YOUR OBJECTIVE: Which lines of the records below contain the word "shoulder"? Report each of them in full.

LISTED ENTRIES:
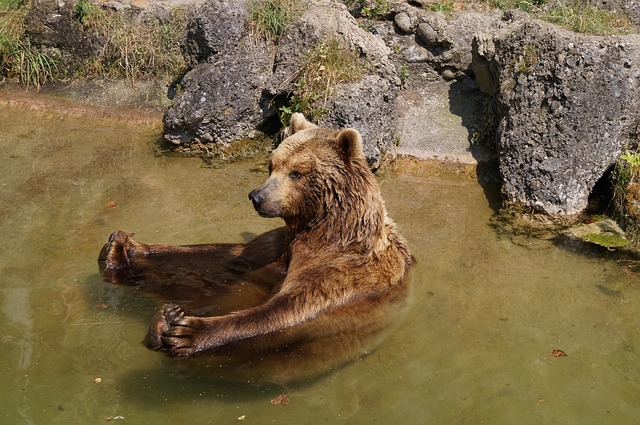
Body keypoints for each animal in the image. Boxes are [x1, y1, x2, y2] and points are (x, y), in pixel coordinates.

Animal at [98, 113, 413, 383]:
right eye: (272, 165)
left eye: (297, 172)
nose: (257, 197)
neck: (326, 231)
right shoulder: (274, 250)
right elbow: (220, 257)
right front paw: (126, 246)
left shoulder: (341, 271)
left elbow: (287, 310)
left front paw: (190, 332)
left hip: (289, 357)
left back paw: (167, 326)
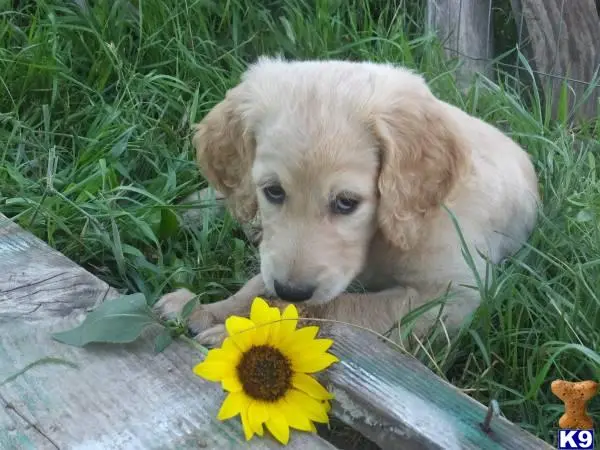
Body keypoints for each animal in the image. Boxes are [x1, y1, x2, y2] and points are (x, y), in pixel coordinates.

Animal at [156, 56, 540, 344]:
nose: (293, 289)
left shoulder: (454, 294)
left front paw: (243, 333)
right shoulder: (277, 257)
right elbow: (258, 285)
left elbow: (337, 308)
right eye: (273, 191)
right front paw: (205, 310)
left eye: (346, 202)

==

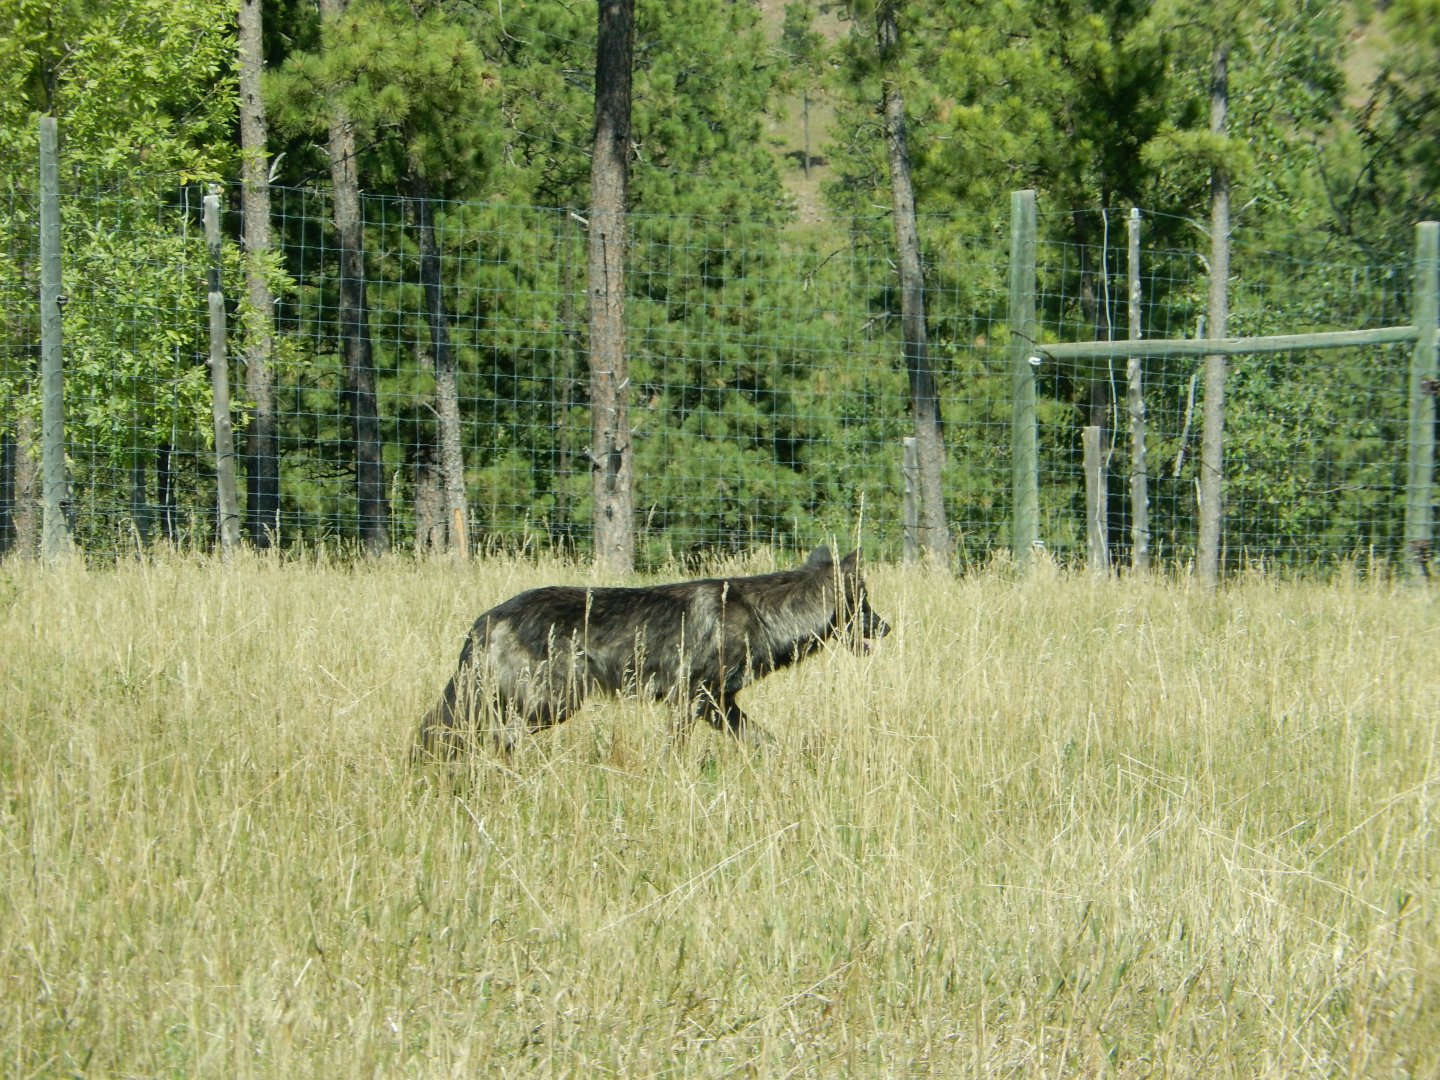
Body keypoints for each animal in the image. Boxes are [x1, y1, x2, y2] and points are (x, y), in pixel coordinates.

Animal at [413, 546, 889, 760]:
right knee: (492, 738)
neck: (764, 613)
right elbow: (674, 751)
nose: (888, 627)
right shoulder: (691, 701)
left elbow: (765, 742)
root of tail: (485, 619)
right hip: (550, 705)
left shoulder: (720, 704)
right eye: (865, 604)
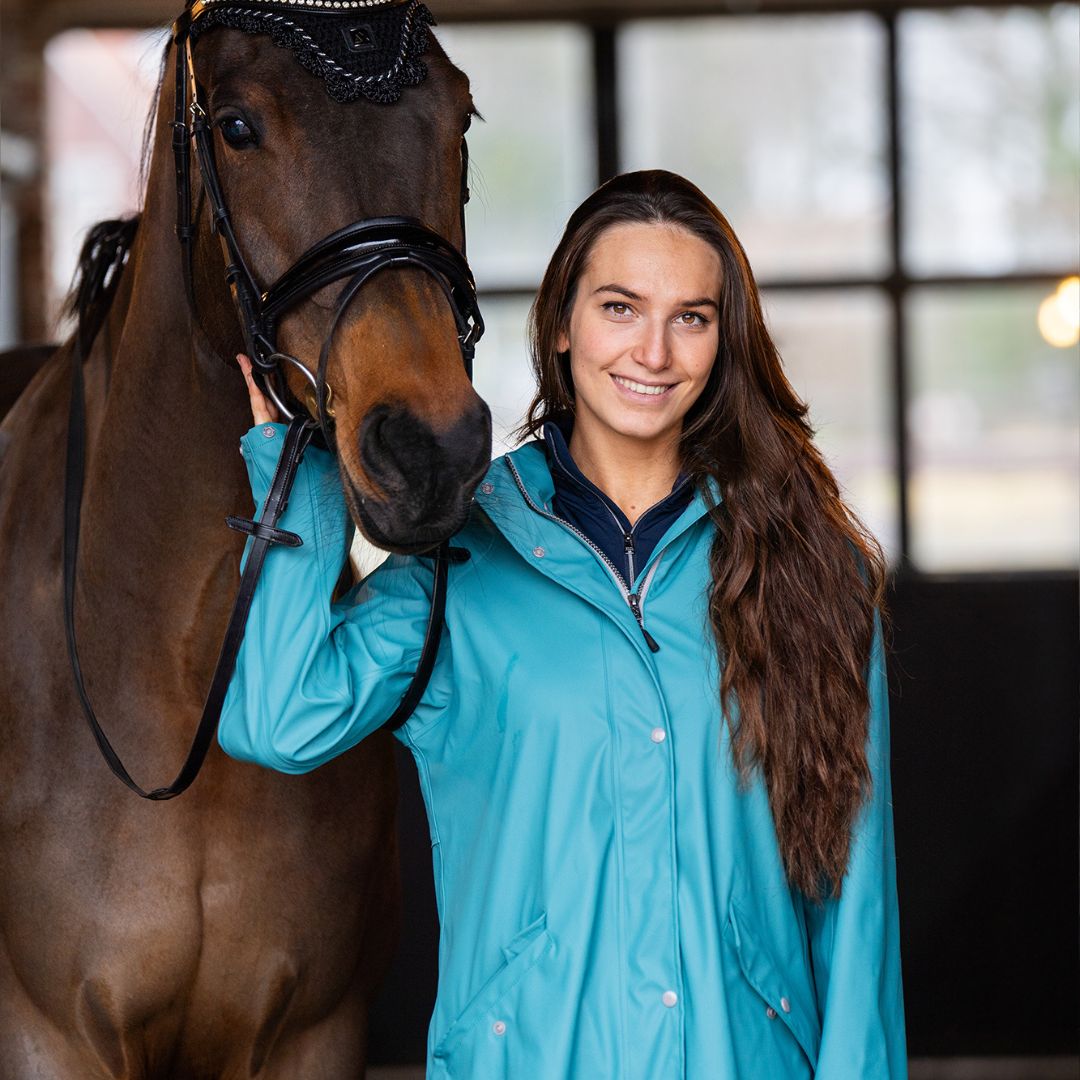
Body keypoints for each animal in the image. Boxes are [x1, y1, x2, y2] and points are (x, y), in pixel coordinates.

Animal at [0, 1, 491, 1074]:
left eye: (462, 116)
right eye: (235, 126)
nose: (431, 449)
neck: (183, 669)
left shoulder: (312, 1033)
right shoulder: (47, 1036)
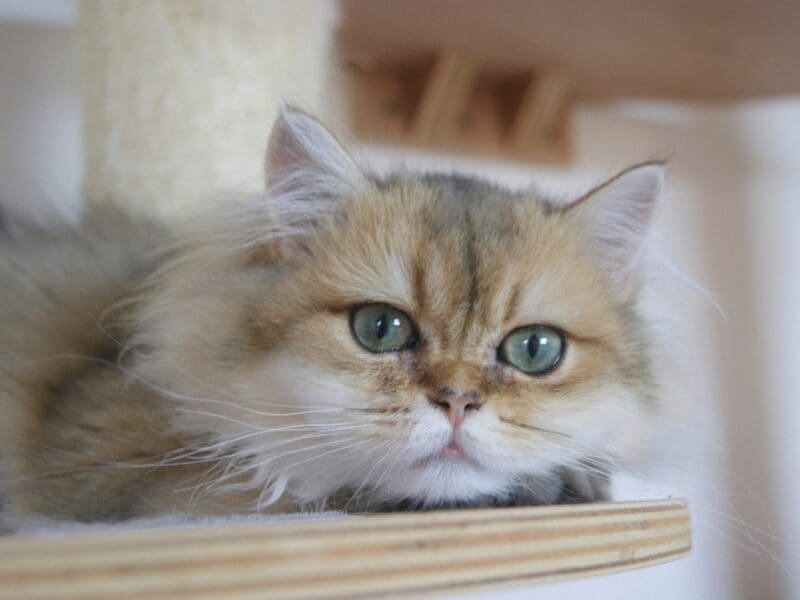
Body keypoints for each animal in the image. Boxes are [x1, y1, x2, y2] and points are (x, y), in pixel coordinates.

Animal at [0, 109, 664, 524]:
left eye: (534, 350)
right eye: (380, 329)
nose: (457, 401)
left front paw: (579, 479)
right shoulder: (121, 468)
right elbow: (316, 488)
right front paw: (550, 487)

EXERCISE OUTPUT:
right shoulder: (274, 250)
left shoulder: (341, 271)
left shoulder: (454, 294)
right shoulder: (277, 257)
right shoulder: (691, 701)
left shoulder: (720, 704)
left shoulder: (312, 1033)
right shoulder: (47, 1036)
right shoulder: (121, 468)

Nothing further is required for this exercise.